Speaker: Clément Duchesne

Title: Dynamic adaptation of 5G core networks for security
Abstract: The 5G core network is the backbone of modern mobile communication, providing high-speed, low-latency, and diverse services for users and industries. Artificial Intelligence (AI) plays an important role in this network by optimizing performance, supporting dynamic resource scaling, and improving security through anomaly detection and threat mitigation. Testing AI in 5G environments is difficult due to the network’s complexity and the many potential attack vectors. We present a modular and reproducible testbed for evaluating AI-based security mechanisms in the 5G core. The testbed emulates key 5G components and generates datasets, including multiple categories of attacks, enabling machine learning-based anomaly detection and benchmarking. It also provides reliable measurements of Key Performance Indicators (KPIs) to evaluate the effectiveness, robustness, and operational
impact of AI solutions, including their ability to detect and mitigate threats. Finally, we outline AI-driven mitigation strategies, leveraging reinforcement learning to enable adaptive response mechanisms that can learn from network interactions and evolving threats. Our work aims to support the advancement of resilient security mechanisms for next-generation mobile networks.

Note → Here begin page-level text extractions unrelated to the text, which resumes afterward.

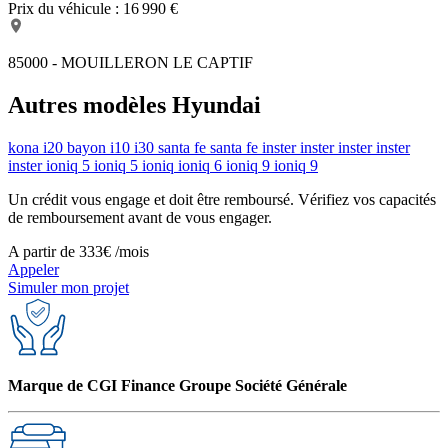
Prix du véhicule :
16 990 €
85000 - MOUILLERON LE CAPTIF
Autres modèles Hyundai
kona
i20
bayon
i10
i30
santa fe
santa fe
inster
inster
inster
inster
inster
ioniq 5
ioniq 5
ioniq
ioniq 6
ioniq 9
ioniq 9
Un crédit vous engage et doit être remboursé. Vérifiez vos capacités
de remboursement avant de vous engager.
A partir de
333€
/mois
Appeler
Simuler mon projet
Marque de CGI Finance Groupe Société Générale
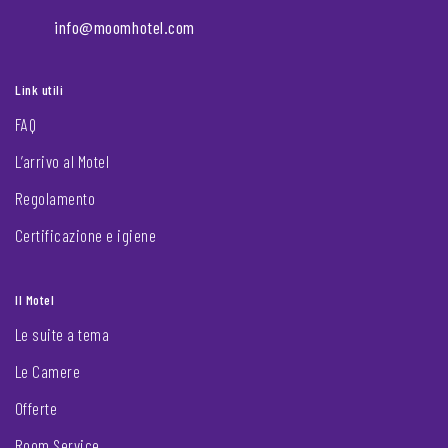
info@moomhotel.com
Link utili
FAQ
L’arrivo al Motel
Regolamento
Certificazione e igiene
Il Motel
Le suite a tema
Le Camere
Offerte
Room Service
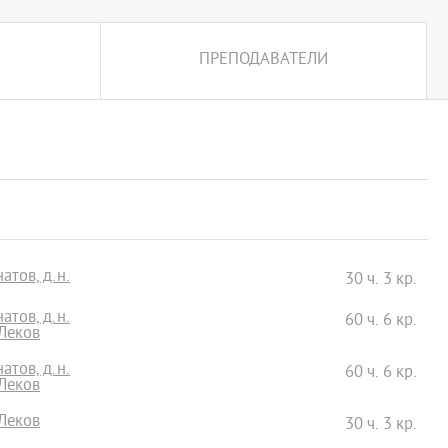
ПРЕПОДАВАТЕЛИ
атов, д.н.
30 ч. 3 кр.
атов, д.н.
60 ч. 6 кр.
 Леков
атов, д.н.
60 ч. 6 кр.
 Леков
 Леков
30 ч. 3 кр.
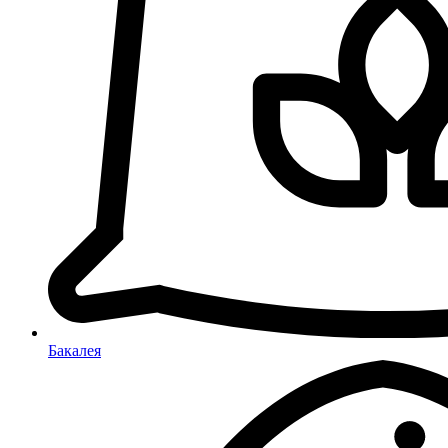
Бакалея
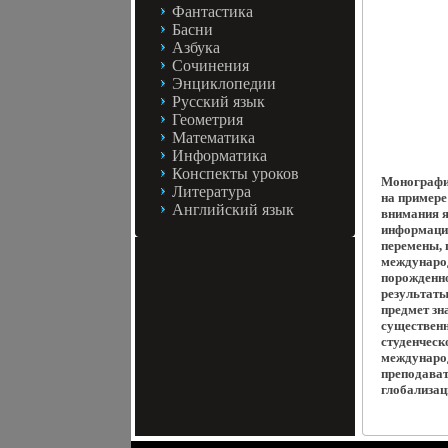
Фантастика
Басни
Азбука
Сочинения
Энциклопедии
Русский язык
Геометрия
Математика
Информатика
Конспекты уроков
Монографи
Литература
на пример
Английский язык
внимания 
информаци
перемены, 
междунаро
порожденн
результаты
предмет з
существенн
студенческ
междунаро
преподават
глобализац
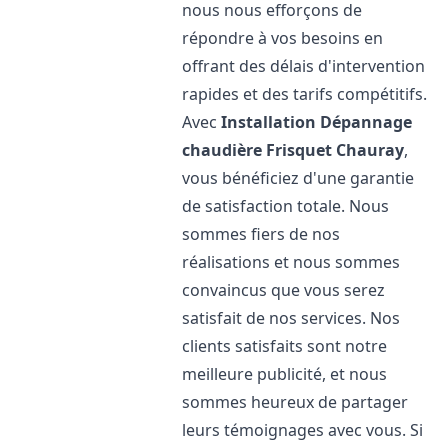
nous nous efforçons de
répondre à vos besoins en
offrant des délais d'intervention
rapides et des tarifs compétitifs.
Avec
Installation Dépannage
chaudière Frisquet
Chauray
,
vous bénéficiez d'une garantie
de satisfaction totale. Nous
sommes fiers de nos
réalisations et nous sommes
convaincus que vous serez
satisfait de nos services. Nos
clients satisfaits sont notre
meilleure publicité, et nous
sommes heureux de partager
leurs témoignages avec vous. Si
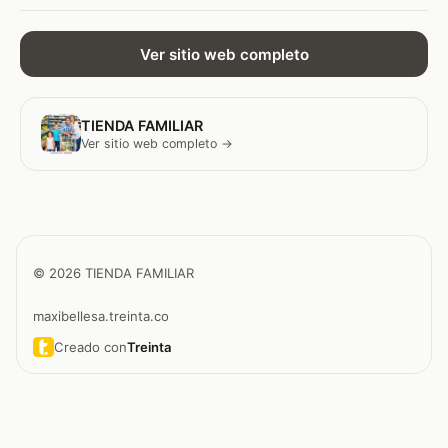
Ver sitio web completo
TIENDA FAMILIAR
Ver sitio web completo →
© 2026 TIENDA FAMILIAR
maxibellesa.treinta.co
Creado con
Treinta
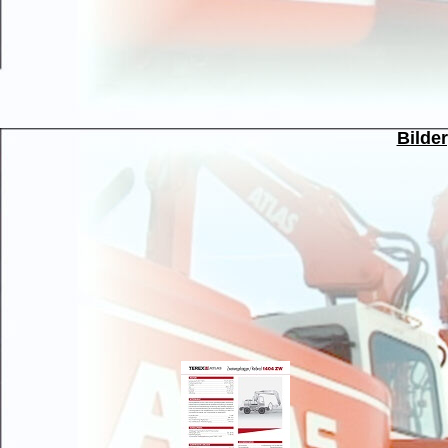
Bilde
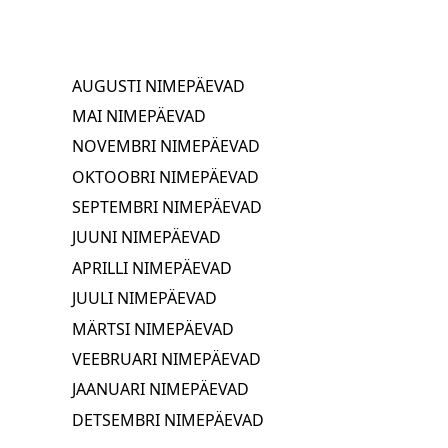
AUGUSTI NIMEPÄEVAD
MAI NIMEPÄEVAD
NOVEMBRI NIMEPÄEVAD
OKTOOBRI NIMEPÄEVAD
SEPTEMBRI NIMEPÄEVAD
JUUNI NIMEPÄEVAD
APRILLI NIMEPÄEVAD
JUULI NIMEPÄEVAD
MÄRTSI NIMEPÄEVAD
VEEBRUARI NIMEPÄEVAD
JAANUARI NIMEPÄEVAD
DETSEMBRI NIMEPÄEVAD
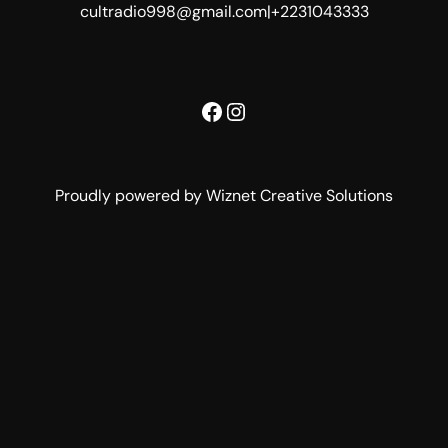
cultradio998@gmail.com
|
+2231043333
Facebook
Instagram
Proudly powered by Wiznet Creative Solutions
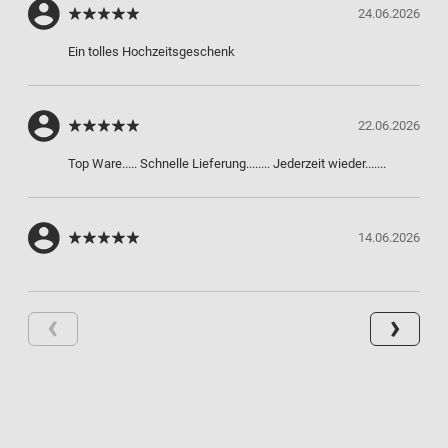
24.06.2026
Ein tolles Hochzeitsgeschenk
22.06.2026
Top Ware..... Schnelle Lieferung........ Jederzeit wieder.......
14.06.2026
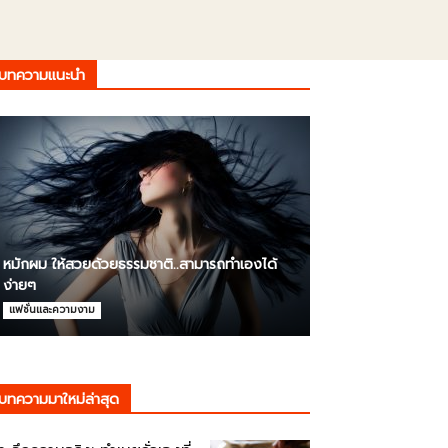
บทความแนะนำ
หมักผม ให้สวยด้วยธรรมชาติ..สามารถทำเองได้
ง่ายๆ
แฟชั่นและความงาม
บทความมาใหม่ล่าสุด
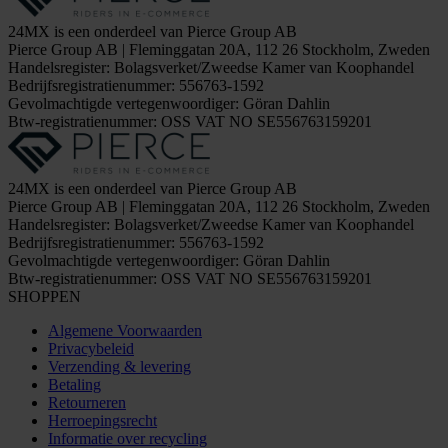
24MX is een onderdeel van Pierce Group AB
Pierce Group AB | Fleminggatan 20A, 112 26 Stockholm, Zweden
Handelsregister: Bolagsverket/Zweedse Kamer van Koophandel
Bedrijfsregistratienummer: 556763-1592
Gevolmachtigde vertegenwoordiger: Göran Dahlin
Btw-registratienummer: OSS VAT NO SE556763159201
24MX is een onderdeel van Pierce Group AB
Pierce Group AB | Fleminggatan 20A, 112 26 Stockholm, Zweden
Handelsregister: Bolagsverket/Zweedse Kamer van Koophandel
Bedrijfsregistratienummer: 556763-1592
Gevolmachtigde vertegenwoordiger: Göran Dahlin
Btw-registratienummer: OSS VAT NO SE556763159201
SHOPPEN
Algemene Voorwaarden
Privacybeleid
Verzending & levering
Betaling
Retourneren
Herroepingsrecht
Informatie over recycling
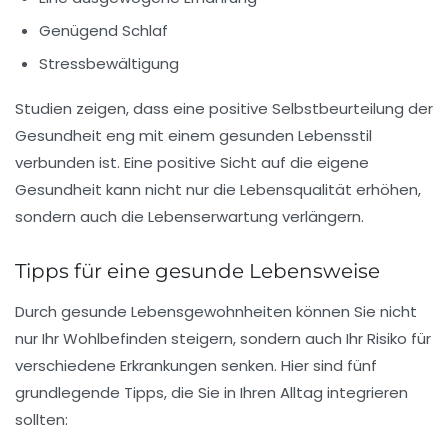
Genügend Schlaf
Stressbewältigung
Studien zeigen, dass eine positive Selbstbeurteilung der
Gesundheit eng mit einem gesunden Lebensstil
verbunden ist. Eine positive Sicht auf die eigene
Gesundheit kann nicht nur die Lebensqualität erhöhen,
sondern auch die Lebenserwartung verlängern.
Tipps für eine gesunde Lebensweise
Durch gesunde Lebensgewohnheiten können Sie nicht
nur Ihr Wohlbefinden steigern, sondern auch Ihr Risiko für
verschiedene Erkrankungen senken. Hier sind fünf
grundlegende Tipps, die Sie in Ihren Alltag integrieren
sollten:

Bio: Clément Duchesne received his Engineering degree from ESME Sudria Paris in 2024. He completed his end-of-studies internship at Thales, where he focused on analyzing the security of the 5G Core network. His paper “An AI Security Testbed for the 5G Core” will be presented at the IEEE CloudCom 2025 Conference in Shenzhen, China on november 15. He is currently pursuing a Ph.D. jointly between Thales and the Conservatoire National des Arts et Métiers (CNAM). His research focuses on the dynamic adaptation of networks to enhance security and resilience.